Sir Roderick Impey Murchison

(1792 - 1871)

Born into a wealthy Scottish family, he was sent to military college and fought in the Peninsular War, before peace in 1815 ended his military ambitions. Aged 29 he gave up his obsession with fox-hunting to take up science. Encouraged by the eccentric Dr. William Buckland, he was soon an active member of the London Geological Society. He made geological tours of Scotland and continental Europe, conducted 'at a furious pace', accompanied by his wife who made drawings of the fossils collected. Within eight years he became President of the Geological Society.

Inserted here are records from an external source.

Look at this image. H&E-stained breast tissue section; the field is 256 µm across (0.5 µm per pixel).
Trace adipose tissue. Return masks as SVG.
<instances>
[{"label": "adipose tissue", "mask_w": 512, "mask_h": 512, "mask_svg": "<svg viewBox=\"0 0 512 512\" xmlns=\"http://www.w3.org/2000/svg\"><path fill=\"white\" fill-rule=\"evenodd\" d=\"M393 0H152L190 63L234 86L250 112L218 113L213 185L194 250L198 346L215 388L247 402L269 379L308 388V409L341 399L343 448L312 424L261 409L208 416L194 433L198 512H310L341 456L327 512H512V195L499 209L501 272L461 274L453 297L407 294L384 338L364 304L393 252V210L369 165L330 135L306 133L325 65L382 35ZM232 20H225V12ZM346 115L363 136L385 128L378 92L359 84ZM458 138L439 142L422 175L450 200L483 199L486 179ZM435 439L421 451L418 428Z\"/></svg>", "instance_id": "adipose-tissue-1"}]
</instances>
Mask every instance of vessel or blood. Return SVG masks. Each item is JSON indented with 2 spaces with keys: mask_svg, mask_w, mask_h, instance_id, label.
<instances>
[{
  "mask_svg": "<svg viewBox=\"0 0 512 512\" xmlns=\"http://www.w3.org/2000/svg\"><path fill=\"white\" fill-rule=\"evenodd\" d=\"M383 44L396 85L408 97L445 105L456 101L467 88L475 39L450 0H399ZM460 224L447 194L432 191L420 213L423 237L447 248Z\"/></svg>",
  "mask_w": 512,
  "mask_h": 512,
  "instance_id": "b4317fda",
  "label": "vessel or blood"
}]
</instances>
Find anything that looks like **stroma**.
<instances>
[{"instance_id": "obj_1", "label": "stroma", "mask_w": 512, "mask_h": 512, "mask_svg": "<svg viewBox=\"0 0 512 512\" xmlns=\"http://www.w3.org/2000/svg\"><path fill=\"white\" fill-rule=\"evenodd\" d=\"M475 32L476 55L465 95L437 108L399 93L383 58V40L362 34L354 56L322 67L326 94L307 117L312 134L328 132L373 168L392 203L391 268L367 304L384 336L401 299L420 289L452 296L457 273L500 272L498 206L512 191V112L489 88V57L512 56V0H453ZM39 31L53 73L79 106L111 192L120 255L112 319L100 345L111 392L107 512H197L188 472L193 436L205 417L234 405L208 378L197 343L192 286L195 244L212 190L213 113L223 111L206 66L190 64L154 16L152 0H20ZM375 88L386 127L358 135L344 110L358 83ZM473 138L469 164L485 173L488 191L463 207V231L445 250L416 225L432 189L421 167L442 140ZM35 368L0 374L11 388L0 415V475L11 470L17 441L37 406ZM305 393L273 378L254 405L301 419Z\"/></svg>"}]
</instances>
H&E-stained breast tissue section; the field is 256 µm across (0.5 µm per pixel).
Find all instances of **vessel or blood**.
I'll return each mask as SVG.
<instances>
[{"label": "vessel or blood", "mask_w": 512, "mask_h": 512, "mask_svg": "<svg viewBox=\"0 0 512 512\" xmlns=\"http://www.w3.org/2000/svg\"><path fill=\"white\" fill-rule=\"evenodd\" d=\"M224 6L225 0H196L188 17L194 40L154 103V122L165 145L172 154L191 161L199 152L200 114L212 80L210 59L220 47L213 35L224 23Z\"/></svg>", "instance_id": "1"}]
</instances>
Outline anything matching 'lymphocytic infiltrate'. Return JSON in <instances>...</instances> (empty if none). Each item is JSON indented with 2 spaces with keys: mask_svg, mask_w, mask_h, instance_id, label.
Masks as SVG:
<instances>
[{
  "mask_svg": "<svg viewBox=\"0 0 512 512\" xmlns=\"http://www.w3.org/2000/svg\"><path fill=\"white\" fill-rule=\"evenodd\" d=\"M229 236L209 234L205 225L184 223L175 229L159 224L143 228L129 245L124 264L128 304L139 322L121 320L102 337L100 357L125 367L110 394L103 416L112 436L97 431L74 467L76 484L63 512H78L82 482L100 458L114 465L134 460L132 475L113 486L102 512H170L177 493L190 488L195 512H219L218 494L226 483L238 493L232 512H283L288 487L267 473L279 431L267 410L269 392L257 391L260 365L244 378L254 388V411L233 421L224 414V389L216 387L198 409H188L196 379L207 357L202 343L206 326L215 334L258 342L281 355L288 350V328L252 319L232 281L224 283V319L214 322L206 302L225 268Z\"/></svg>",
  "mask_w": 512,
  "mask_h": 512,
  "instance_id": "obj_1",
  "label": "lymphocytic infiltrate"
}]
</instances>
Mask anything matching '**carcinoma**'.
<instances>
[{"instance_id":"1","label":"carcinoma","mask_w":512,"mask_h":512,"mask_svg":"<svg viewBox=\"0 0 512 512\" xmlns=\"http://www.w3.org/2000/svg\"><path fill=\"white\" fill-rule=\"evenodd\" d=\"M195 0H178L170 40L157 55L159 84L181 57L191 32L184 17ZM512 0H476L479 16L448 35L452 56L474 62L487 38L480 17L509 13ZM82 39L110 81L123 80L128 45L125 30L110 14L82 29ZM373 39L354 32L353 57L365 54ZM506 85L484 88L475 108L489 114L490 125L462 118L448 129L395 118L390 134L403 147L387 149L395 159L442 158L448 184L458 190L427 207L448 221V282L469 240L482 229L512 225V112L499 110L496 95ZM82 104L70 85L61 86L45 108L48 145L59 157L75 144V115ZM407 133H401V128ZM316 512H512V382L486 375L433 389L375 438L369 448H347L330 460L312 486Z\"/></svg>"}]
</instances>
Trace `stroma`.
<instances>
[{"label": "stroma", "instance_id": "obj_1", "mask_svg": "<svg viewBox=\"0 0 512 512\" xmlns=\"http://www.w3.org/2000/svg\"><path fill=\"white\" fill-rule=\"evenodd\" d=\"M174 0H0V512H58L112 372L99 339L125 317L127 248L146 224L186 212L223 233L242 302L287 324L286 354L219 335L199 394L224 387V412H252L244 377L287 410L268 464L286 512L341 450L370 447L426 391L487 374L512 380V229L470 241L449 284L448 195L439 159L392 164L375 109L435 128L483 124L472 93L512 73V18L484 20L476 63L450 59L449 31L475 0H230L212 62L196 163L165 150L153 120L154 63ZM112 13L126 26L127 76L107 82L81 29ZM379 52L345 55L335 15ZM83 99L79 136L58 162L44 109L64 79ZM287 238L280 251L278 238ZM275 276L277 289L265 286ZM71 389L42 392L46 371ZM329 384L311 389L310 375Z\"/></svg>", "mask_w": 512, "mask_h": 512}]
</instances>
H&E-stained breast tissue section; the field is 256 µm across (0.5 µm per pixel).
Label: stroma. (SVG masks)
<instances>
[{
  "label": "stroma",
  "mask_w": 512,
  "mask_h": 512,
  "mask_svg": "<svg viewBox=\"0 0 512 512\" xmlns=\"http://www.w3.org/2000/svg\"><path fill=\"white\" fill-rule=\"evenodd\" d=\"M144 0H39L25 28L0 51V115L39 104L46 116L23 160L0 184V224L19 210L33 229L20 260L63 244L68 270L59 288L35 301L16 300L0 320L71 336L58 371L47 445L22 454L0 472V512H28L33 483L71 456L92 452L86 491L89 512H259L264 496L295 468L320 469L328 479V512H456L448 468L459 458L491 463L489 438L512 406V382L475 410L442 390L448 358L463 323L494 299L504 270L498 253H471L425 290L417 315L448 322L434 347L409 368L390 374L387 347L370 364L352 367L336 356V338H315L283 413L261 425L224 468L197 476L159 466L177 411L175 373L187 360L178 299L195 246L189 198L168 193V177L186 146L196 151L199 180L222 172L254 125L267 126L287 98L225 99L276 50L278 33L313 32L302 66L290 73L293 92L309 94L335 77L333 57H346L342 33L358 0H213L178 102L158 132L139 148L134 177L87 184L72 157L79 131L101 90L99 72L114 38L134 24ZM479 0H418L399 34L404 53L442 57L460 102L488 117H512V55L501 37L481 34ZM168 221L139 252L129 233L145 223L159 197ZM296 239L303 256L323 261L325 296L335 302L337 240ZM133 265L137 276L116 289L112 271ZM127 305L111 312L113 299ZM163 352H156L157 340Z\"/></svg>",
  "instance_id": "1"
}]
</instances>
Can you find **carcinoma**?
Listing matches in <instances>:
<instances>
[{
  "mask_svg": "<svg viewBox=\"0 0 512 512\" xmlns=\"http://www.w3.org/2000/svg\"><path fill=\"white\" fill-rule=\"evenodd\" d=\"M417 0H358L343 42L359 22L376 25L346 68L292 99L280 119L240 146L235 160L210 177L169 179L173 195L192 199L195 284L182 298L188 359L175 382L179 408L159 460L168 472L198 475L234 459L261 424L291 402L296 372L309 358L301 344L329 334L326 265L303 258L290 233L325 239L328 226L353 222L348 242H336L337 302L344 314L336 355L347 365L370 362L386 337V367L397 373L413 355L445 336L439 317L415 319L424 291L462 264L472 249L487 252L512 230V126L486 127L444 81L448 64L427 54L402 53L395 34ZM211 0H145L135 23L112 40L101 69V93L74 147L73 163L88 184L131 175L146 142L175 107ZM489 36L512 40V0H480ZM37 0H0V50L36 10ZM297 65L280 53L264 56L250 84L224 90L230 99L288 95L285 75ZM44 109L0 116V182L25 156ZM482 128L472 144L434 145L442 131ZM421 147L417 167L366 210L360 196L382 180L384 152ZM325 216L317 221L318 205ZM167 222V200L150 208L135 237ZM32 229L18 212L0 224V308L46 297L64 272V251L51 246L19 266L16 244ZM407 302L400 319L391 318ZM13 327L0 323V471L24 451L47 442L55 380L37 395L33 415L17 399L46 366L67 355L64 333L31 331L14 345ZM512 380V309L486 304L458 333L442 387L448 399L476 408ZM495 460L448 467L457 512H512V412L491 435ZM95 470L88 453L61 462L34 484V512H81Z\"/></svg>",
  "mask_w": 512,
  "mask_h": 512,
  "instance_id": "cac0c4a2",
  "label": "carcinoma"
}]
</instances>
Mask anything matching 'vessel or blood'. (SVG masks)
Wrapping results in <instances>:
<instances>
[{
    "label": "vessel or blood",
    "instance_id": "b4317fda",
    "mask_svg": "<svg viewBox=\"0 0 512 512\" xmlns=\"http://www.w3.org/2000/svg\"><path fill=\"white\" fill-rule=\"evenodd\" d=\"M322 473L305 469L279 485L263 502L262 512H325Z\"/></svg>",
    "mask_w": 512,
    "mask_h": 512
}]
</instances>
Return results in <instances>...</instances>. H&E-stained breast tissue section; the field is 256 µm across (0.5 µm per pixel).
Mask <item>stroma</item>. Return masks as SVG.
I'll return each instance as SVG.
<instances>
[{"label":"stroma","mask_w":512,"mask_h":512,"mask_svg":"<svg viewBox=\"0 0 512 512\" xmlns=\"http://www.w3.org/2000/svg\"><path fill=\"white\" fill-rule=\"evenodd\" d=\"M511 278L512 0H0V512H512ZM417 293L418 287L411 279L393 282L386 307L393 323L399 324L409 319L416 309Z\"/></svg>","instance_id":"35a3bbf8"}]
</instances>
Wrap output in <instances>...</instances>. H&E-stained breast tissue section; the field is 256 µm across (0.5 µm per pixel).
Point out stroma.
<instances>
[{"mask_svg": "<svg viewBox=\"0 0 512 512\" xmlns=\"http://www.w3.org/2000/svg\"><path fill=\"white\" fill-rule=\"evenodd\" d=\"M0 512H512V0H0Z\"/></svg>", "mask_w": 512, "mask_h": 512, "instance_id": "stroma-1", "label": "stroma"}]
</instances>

Murchison was one of the first to study Scotland's fossil fish and bring them to the attention of other geologists including Agassiz. Together with Adam Sedgwick (professor of geology at Cambridge), he named and described the Devonian system of rocks in 1839, showing that the Old Red Sandstone was a system in its own right. His novel research on the Silurian system and the Permian rocks of Russia were his most important contributions to geology, earning him the nickname 'Count Siluria'. In 1858, while Director General of the Geological Survey, he took part in the celebrated expedition to Dura Den.

Always in the public eye, Murchison represented the 'official' voice of geology to the layman. Though accused of snobbishness, he was able to use his aristocratic contacts in the advancement of science. He was privately sceptical about Darwinism.